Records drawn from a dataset
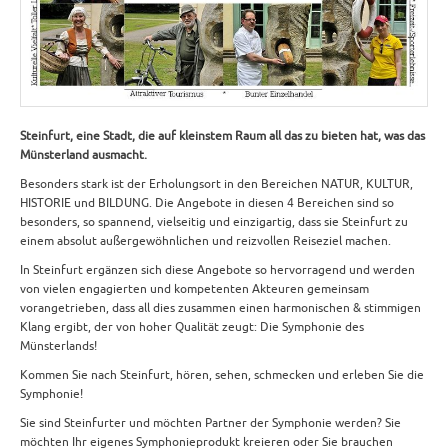
Steinfurt, eine Stadt, die auf kleinstem Raum all das zu bieten hat, was das
Münsterland ausmacht.
Besonders stark ist der Erholungsort in den Bereichen NATUR, KULTUR,
HISTORIE und BILDUNG. Die Angebote in diesen 4 Bereichen sind so
besonders, so spannend, vielseitig und einzigartig, dass sie Steinfurt zu
einem absolut außergewöhnlichen und reizvollen Reiseziel machen.
In Steinfurt ergänzen sich diese Angebote so hervorragend und werden
von vielen engagierten und kompetenten Akteuren gemeinsam
vorangetrieben, dass all dies zusammen einen harmonischen & stimmigen
Klang ergibt, der von hoher Qualität zeugt: Die Symphonie des
Münsterlands!
Kommen Sie nach Steinfurt, hören, sehen, schmecken und erleben Sie die
Symphonie!
Sie sind Steinfurter und möchten Partner der Symphonie werden? Sie
möchten Ihr eigenes Symphonieprodukt kreieren oder Sie brauchen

**Directions**
Gather each line in the entries above where the string "sind" is found.

**Solution**
HISTORIE und BILDUNG. Die Angebote in diesen 4 Bereichen sind so
Sie sind Steinfurter und möchten Partner der Symphonie werden? Sie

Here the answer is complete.